Task goal – Report how many lines in the records below contain the word "este". Nothing else belongs in the answer.
★ ★ ★
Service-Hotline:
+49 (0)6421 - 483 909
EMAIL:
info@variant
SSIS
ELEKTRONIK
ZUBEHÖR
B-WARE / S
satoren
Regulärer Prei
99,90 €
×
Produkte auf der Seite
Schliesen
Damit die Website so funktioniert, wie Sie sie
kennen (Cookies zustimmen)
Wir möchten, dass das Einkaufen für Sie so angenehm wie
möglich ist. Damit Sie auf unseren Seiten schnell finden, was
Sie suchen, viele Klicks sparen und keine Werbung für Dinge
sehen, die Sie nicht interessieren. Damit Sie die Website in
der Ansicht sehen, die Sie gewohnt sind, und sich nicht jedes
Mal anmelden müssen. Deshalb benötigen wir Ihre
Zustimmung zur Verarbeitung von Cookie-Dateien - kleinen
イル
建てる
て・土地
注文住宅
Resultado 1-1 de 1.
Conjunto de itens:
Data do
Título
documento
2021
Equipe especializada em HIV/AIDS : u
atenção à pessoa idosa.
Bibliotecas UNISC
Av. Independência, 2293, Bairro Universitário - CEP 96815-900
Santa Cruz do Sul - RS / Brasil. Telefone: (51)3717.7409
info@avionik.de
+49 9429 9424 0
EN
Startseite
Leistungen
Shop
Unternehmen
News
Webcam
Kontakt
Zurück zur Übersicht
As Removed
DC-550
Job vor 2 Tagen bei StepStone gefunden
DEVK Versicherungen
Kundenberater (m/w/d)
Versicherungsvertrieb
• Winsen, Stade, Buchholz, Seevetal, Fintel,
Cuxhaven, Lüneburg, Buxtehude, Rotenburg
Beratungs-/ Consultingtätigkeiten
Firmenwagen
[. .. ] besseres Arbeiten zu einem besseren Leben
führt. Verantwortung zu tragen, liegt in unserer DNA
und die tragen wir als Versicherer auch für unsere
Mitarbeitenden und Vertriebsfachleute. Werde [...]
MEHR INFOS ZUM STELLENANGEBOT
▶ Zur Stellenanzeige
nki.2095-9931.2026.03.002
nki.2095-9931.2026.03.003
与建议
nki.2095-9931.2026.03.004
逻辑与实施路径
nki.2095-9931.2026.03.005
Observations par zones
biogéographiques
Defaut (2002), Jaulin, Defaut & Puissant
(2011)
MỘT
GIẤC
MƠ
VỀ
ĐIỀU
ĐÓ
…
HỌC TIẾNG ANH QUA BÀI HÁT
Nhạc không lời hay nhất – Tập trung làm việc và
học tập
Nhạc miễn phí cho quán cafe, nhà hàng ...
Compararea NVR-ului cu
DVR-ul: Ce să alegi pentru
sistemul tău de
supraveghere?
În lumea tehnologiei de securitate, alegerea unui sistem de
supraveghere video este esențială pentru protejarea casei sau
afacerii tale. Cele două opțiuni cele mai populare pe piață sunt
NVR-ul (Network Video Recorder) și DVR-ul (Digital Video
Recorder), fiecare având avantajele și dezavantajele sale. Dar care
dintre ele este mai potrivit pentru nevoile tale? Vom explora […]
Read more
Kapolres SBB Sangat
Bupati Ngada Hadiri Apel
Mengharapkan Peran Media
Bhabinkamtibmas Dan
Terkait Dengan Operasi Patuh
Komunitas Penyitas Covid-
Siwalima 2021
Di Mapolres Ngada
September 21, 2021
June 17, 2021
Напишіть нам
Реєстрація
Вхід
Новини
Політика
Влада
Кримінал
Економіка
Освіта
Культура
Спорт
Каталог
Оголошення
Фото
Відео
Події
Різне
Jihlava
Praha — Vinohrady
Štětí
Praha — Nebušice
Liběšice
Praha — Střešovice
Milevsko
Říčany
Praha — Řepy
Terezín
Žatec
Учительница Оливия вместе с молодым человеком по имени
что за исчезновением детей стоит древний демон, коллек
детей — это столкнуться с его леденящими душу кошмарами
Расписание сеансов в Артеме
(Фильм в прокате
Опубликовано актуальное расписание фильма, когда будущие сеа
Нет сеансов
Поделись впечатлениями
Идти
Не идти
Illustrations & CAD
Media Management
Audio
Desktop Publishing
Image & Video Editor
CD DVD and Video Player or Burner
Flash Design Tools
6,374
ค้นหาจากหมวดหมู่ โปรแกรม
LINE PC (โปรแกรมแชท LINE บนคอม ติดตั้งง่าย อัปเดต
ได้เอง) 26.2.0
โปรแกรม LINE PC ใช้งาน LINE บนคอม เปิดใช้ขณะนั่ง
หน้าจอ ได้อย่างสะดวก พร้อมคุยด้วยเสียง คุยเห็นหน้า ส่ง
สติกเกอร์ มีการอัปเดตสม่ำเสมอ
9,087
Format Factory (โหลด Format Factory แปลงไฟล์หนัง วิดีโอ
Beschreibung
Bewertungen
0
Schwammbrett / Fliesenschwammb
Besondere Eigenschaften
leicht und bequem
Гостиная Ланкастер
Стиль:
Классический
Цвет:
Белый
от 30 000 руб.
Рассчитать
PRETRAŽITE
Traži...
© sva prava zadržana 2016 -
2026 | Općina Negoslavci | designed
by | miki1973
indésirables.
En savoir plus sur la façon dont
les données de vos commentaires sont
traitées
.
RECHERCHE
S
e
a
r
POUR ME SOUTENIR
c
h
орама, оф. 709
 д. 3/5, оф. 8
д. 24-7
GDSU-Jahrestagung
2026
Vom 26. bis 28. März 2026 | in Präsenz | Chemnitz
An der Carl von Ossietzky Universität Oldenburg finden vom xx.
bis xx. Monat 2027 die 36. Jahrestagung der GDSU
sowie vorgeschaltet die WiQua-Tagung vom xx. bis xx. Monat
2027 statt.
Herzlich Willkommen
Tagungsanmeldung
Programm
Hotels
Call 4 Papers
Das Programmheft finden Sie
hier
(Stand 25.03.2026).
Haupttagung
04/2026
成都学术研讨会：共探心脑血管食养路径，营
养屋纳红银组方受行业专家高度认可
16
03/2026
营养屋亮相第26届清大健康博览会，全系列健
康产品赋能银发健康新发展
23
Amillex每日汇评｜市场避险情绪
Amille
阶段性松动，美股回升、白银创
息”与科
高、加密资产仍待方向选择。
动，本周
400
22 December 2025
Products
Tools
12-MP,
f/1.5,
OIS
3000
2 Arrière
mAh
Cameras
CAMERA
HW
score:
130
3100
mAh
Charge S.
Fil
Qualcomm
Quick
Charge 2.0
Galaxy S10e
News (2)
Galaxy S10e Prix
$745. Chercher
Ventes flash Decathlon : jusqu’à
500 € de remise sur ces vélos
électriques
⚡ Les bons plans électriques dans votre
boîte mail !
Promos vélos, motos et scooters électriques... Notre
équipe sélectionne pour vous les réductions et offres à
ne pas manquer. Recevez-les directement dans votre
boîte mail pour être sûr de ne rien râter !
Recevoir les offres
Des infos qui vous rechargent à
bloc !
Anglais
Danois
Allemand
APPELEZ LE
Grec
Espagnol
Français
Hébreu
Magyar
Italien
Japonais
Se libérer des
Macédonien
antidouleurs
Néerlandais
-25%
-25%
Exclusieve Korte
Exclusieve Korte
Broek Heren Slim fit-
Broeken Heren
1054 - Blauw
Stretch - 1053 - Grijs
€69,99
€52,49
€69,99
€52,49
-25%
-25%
★ ★ ★
Expected output – 2